By Megan Churchill
Photos by Kathryn Hennessy
Environmental issues due to human impact on the Earth are growing in number and severity; pollution, deforestation, and extreme weather due to climate change, threaten the life and livelihood of people around the globe. In St. Johns County – one of the fastest growing counties in the U.S. – these impacts are increasingly felt. This series will take a look at places in St. Johns County that are being affected by environmental issues and consider why that matters.
I run the trails at Guana River state park almost every week with my teammates on the Flagler cross country team. I have these little associations with the park that make me love it: finishing the last stretch of a long run with my teammates next to me – the sound of our feet hitting the shell rock of the trail. Or something even subtler, like the alligator sunbathing and grinning in the middle of the path, the deer when you come out into a clearing, the families out for a walk – little kids frolicking and zigzagging across the path.
Running here — officially known as the Guana Tolomato Matanzas National Estuarine Research Reserve — could be argued is similar to running at any other park, but the unique environmental challenges facing Guana, as well as the incredibly long history of the park, make it an unusual place.
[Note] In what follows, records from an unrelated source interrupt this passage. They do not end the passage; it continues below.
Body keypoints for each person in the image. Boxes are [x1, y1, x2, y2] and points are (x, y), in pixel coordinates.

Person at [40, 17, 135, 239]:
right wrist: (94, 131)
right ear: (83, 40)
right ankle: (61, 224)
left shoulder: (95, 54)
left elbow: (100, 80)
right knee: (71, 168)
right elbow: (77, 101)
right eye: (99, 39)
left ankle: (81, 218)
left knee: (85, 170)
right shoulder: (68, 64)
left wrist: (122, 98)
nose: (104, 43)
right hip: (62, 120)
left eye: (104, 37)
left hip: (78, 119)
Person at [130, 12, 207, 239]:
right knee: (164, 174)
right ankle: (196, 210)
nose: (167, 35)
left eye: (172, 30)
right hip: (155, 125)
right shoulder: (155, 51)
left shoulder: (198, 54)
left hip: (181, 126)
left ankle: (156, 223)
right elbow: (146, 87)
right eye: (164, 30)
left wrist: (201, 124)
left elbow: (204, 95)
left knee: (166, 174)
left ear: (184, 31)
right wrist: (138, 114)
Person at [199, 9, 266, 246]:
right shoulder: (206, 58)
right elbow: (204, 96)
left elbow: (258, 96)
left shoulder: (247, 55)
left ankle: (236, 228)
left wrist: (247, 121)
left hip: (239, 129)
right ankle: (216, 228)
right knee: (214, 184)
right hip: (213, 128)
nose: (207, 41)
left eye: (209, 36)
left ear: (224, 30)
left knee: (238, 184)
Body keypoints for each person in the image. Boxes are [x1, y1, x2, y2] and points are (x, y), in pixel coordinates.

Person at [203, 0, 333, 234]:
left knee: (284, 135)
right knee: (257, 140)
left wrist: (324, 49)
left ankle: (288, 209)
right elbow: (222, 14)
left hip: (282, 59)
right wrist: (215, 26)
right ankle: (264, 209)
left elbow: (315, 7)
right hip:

The land Guana Research Reserve (GTM reserve) now occupies is 74,000 acres of protected coastal terrain which stretches both north and south of downtown St. Augustine. Historically this land has been in use for thousands of years; the Timucua Native Americans lived on the land for 7,000 years, making a living hunting and fishing. In 1500 their population was around 200,000. Guana’s official website discusses the history of the land and notes that when Europeons arrived in the 1500s, they saw evidence of the Timucua having both farmed and fished; the large shell midden provided evidence of successful fishing, and the growing crops surrounding Timucua villages included beans, peas, corn, and squash. 300 years after the arrival of the Europeons, not one Timucuan person still lived in the area. Though some Timucua people may have integrated into other tribes, the massive (but slightly unknown) death toll was due largely to the diseases the Timucua contracted from the Europeans.
With the knowledge of this atrocity, comes the knowledge that this land has been in use for thousands of years. Recently the land has become increasingly altered by humans. Climate change, erosion, and decreased water quality are all issues facing the GTM Reserve.
Flagler College Natural Sciences Department Chair, Jessica Veenstra, was recently a part of a project at the GTM reserve to construct an artificial oyster reef; the reef was made as an attempt at mitigating shore erosion. A big contributor to erosion Veenstra said is that, “the intercoastal waterway runs up the Matanzas River, and then also down the Tolomato River” She explained that these rivers are essentially interstate highways used by large boats, and she said that the waves they produce lead to erosion of the shore line.
Another issue Veenstra said, is decreasing water quality in the bodies of water on reserve land. The GTM reserve is home to different bodies of water. Besides the Tolomato and Matanzas rivers previously mentioned by Veenstra, the Guana River, and a dam created lake also run through the GTM reserve. Veenstra said that surrounding development in St. Johns County affects the water quality within the reserve and simultaneously the ecosystems within. She said this comes as, “the GTM research reserve is a relatively protected place in terms of land, but it’s surrounded by an increasingly urbanizing area.”
To me, learning about the trails I run on every week has made me aware that they’re a lot more than “the trails I run on”. The impact of humans and the rapid development of St. Johns County has real effects on this site, and Guana’s current form existence is endangered.
This reality is unfortunate. Today, I love the place for the birds cawing in the air, and the breeze off the water, and the always continuing trail, but also the knowledge that people have been living here for thousands of years, catching fish in the river where people still catch fish today.